Conakry, 3 mai 2025. La Journée mondiale de la liberté de la presse s’est ouverte sous un ciel lourd pour les journalistes guinéens. Dans un climat de répression grandissante, la célébration de cette date a des airs d’alerte. Le thème mondial, “Informer dans un monde nouveau – L’impact de l’intelligence artificielle sur la liberté de la presse et les médias”, semble bien lointain face à la réalité sombre que vit la presse guinéenne.
Depuis son exil, le leader de l’Union des Forces Démocratiques de Guinée (UFDG), Cellou Dalein Diallo, a pris la parole pour dénoncer ce qu’il qualifie de “dérive autoritaire” du Comité National du Rassemblement pour le Développement (CNRD).
“Les journalistes guinéens n’ont pas le cœur à la fête. Ils traversent, sans exagération, les pires années de leur vie professionnelle”, a-t-il déclaré, la voix grave.
L’ancien Premier ministre s’appuie sur le dernier rapport de Reporters sans frontières, qui témoigne d’un net recul de la liberté de la presse en Guinée.

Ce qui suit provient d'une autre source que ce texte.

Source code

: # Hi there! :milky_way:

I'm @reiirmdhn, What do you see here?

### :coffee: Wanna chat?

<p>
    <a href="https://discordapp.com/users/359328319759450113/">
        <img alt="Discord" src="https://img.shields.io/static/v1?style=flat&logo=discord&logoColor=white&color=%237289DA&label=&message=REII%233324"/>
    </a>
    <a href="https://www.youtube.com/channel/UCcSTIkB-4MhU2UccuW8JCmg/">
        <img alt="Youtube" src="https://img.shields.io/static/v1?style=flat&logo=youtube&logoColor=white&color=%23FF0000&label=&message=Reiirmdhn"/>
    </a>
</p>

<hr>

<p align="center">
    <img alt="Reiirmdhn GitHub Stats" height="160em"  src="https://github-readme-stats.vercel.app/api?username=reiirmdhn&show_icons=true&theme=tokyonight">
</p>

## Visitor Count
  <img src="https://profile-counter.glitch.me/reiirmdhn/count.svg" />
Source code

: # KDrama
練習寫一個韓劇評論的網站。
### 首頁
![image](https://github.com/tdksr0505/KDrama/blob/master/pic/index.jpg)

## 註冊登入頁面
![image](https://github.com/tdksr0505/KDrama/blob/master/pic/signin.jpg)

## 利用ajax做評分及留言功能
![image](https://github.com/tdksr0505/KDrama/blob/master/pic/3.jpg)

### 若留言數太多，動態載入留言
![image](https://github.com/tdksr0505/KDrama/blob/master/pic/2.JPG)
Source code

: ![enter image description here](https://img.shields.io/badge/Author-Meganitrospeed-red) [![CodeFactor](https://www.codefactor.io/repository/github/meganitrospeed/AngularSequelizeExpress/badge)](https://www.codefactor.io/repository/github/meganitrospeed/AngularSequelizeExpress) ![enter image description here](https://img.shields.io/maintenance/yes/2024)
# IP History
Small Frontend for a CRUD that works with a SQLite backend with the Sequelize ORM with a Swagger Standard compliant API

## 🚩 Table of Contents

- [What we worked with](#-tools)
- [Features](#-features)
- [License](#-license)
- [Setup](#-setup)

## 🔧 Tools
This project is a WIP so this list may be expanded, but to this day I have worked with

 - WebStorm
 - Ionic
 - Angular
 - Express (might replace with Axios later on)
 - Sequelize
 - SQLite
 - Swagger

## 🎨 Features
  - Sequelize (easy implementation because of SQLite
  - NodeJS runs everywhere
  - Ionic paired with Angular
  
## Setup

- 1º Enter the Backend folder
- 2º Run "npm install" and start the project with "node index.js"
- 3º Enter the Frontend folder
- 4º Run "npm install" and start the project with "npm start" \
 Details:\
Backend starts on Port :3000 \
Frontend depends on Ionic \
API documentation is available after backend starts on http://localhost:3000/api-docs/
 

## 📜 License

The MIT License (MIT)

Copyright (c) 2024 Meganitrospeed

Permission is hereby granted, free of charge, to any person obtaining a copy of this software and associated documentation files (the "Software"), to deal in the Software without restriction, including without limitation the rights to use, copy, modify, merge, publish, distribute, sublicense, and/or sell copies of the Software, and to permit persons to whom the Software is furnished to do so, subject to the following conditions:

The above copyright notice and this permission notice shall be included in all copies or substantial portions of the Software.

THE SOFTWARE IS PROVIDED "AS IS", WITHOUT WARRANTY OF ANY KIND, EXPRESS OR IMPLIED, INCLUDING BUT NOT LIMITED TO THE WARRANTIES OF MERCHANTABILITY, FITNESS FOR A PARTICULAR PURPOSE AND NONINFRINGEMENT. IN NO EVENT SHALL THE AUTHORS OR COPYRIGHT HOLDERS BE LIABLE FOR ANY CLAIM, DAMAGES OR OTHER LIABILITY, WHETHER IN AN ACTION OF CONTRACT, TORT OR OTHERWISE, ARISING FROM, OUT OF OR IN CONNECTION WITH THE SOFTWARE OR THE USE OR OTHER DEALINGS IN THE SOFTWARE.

Entre suspensions arbitraires, coupures d’internet, intimidation et violences à l’encontre des professionnels de l’information, le tableau dressé est alarmant.
“Cette remise en cause des acquis obtenus de haute lutte nuit considérablement à l’image de notre nation”, a-t-il martelé.
Derrière les mots, une réalité implacable : démantèlements d’équipements dans les radios et télévisions, disparitions forcées de journalistes, retrait des bouquets de diffusion. Les grandes voix de l’audiovisuel indépendant ont été réduites au silence. Des stations comme Espace TV, Djoma FM ou encore FIM FM ont vu leurs agréments purement et simplement retirés.
“Un millier d’emplois anéantis”, déplore Dalein Diallo, qui accuse ouvertement la Haute Autorité de la Communication (HAC) et la justice de jouer les exécutants dociles du pouvoir en place.
“La HAC et les tribunaux sont devenus les bras armés d’un pouvoir d’exception. Ils harcèlent, sanctionnent, ferment les médias qui osent dénoncer la corruption ou la volonté manifeste de confisquer le pouvoir.”
En cette journée hautement symbolique, Dalein a lancé un appel aux forces vives du pays : journalistes, militants, simples citoyens.
“Je les exhorte à sortir de leur silence pour exiger la réouverture des médias fermés et le respect de l’indépendance de la presse.”
Pour lui, il ne s’agit pas d’un combat partisan, mais d’une lutte pour l’avenir démocratique de la Guinée :
“Ce combat, j’y prends toute ma part. Il engage notre responsabilité collective. Nous ne devons pas plier devant la dictature ni nous résigner à la confiscation de nos droits et libertés.”
En Guinée, ce 3 mai n’a rien d’une célébration. Il sonne comme un cri d’alarme. Et pour les journalistes bâillonnés, chaque mot publié est devenu un acte de résistance.